Несмотря на относительно позднее внедрение ислама и сохранение элементов язычества, ряд признаков позволяет видеть в ногаях уже мусульманское общество. Скажем, непререкаем был авторитет Корана, которым скрепляли международные договоры. В ногайско-русских отношениях и в соглашениях между мирзами обычной была шерть «на куране». Причем призвание в свидетели священной книги заключалось не просто в присутствии ее на церемонии, а в использовании в качестве инструмента присягания: «в куран поцеловать, положа руку на куран», «на куране шертовал и целовал в куран», «поцеловал книгу при Енмамет мурзе» и т. п. (НКС, 1585 г., д. 1, л. 10; 1615 г., д. Ц, л. 14, 15; 1636 г., д. 2, л. 11). Из материалов Крымских дел известно, что в таких случаях раскрывалась определенная сура, к которой и прикладывались губами мусульмане-участники переговоров (КК, д. 10, л. 297)[378]. Порой ссылки на священный текст сквозят в повседневной речи мангытских вельмож: «У них де ис предков тово не повелось… и в их бусорманских законах не ведетца, что послов выдавати» (Акты 1914, с. 193).
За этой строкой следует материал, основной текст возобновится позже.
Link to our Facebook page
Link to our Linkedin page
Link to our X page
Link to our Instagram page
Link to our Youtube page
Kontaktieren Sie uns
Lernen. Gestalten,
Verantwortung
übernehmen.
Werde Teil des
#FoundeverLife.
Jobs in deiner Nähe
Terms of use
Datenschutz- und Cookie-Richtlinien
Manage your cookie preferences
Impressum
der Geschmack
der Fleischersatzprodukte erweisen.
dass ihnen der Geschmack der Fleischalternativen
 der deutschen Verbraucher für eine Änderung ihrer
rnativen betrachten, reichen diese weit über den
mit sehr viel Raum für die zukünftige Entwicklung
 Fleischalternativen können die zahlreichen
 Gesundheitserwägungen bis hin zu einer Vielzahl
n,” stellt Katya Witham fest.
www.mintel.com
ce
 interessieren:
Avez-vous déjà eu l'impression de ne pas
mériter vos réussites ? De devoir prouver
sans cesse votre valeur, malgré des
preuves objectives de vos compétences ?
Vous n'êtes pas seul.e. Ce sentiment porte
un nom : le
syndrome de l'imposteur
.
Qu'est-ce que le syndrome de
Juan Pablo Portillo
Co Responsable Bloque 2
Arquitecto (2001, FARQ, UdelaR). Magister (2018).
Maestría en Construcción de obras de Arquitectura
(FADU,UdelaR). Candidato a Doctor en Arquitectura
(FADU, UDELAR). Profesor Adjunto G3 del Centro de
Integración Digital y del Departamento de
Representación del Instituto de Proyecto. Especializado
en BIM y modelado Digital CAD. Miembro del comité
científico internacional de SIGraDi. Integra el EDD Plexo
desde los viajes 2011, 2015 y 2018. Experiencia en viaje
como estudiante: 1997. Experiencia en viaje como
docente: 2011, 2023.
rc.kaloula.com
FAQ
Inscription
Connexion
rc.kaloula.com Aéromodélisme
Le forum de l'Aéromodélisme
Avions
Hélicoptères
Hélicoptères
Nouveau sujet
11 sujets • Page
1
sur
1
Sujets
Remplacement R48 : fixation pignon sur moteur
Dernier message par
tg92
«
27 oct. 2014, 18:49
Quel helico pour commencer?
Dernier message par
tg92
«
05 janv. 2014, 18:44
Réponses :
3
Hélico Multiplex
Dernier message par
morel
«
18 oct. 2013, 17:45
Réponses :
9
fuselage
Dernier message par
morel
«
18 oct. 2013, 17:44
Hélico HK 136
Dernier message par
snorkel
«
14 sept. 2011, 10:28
Кроме того, в источниках есть сведения об исполнении ногаями религиозных обрядов.

Во-первых, молитвенный ритуал — намаз. Хотя данные о пятикратном ежедневном молении отсутствуют, но русские наблюдатели передавали, что мирзы со свитой «в шатре пели намаз» по случаю шертования, «разослав епанчю и сметав башмаки, учали намаз молити»; торжественный молебен устраивался и в честь новоизбранного бия (НКС, 1616 г., д. 1, л. 140; д. 4, л. 3, 4; 1641 г., д. 5, л. 33).